Non-invasive Environmental Monitoring of the Coniferous Forests Using Statistical Analysis and Data Modelling

Climate plays a pivotal role in construction of relationships between coniferous forest health and water balance for efficient biosynthesis under changing meteorological variables. Here we identify that the age of the forest (young <30 years old, and old >200 years old) confers an improved ecophysiology for the maintenance of water balance through the response of trees to weather conditions (precipitation, temperature and water balance in different seasons). Global climate change, of the rise in temperatures, has an impact on the environment of mountain ecosystems in the Alps.

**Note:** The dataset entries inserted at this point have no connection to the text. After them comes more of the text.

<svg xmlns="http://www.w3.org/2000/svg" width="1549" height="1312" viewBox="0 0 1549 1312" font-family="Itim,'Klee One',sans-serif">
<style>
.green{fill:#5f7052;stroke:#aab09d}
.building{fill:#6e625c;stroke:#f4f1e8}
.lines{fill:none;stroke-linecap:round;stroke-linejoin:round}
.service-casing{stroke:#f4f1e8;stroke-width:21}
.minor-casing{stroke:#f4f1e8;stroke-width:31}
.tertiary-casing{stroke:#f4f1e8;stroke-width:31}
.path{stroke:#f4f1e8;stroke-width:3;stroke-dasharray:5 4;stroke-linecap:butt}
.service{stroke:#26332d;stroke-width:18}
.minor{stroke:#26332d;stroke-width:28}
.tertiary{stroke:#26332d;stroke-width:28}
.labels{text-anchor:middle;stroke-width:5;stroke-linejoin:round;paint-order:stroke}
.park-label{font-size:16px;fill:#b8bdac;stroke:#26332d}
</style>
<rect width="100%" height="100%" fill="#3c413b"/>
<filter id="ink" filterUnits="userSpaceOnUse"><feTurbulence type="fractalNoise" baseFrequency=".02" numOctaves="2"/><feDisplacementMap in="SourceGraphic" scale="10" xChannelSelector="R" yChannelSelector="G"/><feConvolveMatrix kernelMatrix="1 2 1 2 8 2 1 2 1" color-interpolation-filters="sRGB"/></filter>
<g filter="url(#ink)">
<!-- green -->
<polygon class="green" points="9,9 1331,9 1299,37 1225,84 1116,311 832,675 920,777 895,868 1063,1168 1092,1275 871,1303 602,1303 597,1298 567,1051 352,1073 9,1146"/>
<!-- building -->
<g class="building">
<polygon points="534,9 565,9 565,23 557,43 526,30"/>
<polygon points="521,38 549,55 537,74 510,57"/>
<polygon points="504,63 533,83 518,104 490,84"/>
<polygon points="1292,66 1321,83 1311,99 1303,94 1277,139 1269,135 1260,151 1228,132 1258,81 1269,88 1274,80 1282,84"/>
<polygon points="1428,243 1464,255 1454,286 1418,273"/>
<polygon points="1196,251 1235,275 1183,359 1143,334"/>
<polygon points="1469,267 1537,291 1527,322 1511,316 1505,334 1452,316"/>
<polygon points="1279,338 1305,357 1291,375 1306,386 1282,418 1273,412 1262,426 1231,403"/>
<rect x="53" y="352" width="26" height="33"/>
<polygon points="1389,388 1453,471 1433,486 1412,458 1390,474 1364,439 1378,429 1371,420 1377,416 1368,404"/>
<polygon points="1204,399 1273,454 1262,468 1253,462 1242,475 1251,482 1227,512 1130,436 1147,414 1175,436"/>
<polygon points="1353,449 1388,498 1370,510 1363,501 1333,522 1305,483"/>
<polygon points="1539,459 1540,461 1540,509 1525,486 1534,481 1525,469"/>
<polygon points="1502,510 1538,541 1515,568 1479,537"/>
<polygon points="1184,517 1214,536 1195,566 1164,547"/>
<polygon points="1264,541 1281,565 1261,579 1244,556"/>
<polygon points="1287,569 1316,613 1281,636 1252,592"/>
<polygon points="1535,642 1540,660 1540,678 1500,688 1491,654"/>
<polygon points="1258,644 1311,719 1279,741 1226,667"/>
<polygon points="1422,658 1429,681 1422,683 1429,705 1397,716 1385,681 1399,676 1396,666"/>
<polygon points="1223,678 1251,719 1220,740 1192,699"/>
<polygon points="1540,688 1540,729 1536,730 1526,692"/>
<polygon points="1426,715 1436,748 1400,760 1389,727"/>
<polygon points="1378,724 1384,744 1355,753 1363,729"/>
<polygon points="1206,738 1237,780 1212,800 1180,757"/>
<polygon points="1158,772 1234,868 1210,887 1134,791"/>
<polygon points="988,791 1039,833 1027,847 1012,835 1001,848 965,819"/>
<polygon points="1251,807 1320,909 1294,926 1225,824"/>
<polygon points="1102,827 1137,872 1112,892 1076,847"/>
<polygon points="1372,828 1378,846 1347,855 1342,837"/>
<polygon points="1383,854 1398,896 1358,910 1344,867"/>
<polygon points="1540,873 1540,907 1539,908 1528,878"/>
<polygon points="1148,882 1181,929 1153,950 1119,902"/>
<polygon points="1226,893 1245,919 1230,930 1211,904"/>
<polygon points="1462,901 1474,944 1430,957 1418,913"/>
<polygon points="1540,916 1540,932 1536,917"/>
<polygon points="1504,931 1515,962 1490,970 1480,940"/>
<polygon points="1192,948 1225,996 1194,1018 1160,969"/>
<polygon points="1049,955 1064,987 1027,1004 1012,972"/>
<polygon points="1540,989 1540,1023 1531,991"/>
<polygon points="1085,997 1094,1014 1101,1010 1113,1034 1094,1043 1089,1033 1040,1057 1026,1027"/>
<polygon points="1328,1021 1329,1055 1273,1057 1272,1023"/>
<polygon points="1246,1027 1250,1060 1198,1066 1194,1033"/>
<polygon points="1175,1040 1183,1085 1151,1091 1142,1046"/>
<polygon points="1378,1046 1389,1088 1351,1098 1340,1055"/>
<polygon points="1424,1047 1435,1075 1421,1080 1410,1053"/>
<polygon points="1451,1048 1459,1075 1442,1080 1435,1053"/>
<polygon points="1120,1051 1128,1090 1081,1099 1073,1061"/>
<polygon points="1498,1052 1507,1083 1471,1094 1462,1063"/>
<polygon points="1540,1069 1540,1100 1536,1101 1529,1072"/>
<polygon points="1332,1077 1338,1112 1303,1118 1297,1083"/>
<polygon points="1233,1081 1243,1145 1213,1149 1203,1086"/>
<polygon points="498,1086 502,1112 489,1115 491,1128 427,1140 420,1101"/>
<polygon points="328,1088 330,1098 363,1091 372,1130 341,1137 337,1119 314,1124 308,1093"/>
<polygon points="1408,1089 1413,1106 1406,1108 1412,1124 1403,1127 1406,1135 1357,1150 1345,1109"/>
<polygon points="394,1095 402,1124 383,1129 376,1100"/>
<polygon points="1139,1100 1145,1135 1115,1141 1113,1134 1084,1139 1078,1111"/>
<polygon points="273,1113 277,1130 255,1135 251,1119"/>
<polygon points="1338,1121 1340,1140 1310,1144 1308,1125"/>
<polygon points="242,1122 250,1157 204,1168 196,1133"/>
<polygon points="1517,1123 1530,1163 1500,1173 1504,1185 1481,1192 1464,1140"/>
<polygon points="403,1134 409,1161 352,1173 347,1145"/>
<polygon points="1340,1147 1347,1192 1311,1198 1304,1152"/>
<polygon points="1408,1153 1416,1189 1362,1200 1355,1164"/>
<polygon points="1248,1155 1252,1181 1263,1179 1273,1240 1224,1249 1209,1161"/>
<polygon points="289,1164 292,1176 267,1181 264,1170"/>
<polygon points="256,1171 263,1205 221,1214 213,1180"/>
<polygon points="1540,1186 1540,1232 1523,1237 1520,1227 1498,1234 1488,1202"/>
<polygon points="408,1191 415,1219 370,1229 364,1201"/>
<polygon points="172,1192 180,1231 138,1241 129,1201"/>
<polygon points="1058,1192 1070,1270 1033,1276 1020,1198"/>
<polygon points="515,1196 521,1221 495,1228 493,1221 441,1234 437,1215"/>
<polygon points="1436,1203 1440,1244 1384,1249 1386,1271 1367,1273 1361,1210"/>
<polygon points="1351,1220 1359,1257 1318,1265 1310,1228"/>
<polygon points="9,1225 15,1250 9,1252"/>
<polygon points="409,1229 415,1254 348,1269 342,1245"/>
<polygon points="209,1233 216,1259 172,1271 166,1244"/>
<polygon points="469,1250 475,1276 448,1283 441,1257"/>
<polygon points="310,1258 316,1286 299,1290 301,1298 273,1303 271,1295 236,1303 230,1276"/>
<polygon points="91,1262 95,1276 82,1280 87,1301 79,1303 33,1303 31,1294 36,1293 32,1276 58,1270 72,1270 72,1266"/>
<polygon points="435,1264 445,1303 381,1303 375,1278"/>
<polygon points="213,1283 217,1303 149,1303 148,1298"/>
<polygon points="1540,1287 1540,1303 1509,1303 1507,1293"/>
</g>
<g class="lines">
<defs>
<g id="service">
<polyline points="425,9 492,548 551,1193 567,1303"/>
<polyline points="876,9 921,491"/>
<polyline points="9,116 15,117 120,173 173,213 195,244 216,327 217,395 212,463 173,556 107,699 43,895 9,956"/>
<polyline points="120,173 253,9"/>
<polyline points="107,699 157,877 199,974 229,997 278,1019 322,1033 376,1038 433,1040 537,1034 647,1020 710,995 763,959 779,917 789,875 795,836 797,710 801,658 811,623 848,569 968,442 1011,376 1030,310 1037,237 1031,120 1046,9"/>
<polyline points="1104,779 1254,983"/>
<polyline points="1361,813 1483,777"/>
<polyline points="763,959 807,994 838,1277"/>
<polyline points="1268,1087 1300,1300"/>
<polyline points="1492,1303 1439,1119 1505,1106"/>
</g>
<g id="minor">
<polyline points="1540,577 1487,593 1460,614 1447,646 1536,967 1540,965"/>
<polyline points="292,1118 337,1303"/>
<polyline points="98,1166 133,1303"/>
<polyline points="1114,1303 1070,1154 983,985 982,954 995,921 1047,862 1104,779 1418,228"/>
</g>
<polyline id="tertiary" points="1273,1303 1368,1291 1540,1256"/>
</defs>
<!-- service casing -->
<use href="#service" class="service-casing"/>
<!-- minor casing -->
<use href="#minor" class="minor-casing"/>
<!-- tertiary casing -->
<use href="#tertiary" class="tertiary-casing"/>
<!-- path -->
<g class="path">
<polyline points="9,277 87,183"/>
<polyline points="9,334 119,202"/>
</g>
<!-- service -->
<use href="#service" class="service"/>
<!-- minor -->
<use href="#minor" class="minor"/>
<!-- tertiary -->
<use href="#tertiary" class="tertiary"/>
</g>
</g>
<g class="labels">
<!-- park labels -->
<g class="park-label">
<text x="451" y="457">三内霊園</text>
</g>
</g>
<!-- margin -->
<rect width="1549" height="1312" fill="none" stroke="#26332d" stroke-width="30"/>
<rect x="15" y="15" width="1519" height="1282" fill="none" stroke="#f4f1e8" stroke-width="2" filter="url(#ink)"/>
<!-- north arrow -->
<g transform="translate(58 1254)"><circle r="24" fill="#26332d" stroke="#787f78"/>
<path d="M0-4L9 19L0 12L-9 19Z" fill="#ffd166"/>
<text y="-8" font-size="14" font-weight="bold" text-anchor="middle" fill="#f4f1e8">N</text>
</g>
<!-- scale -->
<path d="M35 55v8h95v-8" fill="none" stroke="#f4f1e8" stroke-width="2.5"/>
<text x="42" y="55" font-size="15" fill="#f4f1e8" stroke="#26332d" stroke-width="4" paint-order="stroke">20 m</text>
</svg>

Subalpine forests enhance partitioning precipitation inputs, with interception processes in the tree canopy determining the stability of the proportion of water reaching the ground and its quantity in the form of evaporation. These processes support global improvements in forest ecosystems at the catchment scale, as interception is influenced by the structure and density of the tree canopy and the presence of epiphytes. This study revealed that coniferous forests (spruce, fir and pine) have a significant influence on how much water is retained and discharged in the soil and plants. Interception in dense subalpine forests can account for a significant proportion of precipitation. Data analysis using Python-based modeling revealed that forest age increases biosynthesis by enhancing water fluxes. This study highlights the significance of uncovering hidden climate-environment determinants leading to improved forest hydrology and ecophysiology to enhance the biosynthesis and water balance in coniferous forests of the Alps.